**Job item**
Could you report every line of the listing below that holds the word "Informationen"?
-.-.-
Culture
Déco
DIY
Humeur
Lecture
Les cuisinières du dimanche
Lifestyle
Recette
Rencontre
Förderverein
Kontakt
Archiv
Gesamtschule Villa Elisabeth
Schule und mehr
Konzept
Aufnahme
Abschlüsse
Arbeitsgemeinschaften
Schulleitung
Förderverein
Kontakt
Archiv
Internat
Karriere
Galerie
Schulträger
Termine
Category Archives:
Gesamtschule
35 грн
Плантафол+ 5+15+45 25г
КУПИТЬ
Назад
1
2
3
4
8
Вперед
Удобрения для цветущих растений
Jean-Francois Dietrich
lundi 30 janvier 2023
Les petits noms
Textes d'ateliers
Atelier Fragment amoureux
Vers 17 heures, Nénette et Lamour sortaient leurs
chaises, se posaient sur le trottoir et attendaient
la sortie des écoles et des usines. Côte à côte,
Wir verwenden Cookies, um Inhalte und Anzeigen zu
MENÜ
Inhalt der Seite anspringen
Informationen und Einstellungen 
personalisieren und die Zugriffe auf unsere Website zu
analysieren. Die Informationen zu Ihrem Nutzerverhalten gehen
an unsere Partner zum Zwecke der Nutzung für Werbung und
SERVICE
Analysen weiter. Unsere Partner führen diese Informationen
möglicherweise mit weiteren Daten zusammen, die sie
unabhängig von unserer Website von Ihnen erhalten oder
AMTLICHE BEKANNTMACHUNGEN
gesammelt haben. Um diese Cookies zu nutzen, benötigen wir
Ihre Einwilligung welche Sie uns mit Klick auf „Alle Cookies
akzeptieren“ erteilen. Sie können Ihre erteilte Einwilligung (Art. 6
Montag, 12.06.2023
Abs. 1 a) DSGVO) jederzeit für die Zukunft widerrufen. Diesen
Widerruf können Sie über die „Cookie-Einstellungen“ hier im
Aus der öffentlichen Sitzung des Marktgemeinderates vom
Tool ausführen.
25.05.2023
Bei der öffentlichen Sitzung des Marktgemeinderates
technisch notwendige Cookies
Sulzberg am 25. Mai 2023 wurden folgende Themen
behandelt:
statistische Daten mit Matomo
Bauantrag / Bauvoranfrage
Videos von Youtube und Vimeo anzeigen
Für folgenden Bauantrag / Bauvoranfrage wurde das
-.-.-
**Written answer**
Informationen und Einstellungen 
analysieren. Die Informationen zu Ihrem Nutzerverhalten gehen
Analysen weiter. Unsere Partner führen diese Informationen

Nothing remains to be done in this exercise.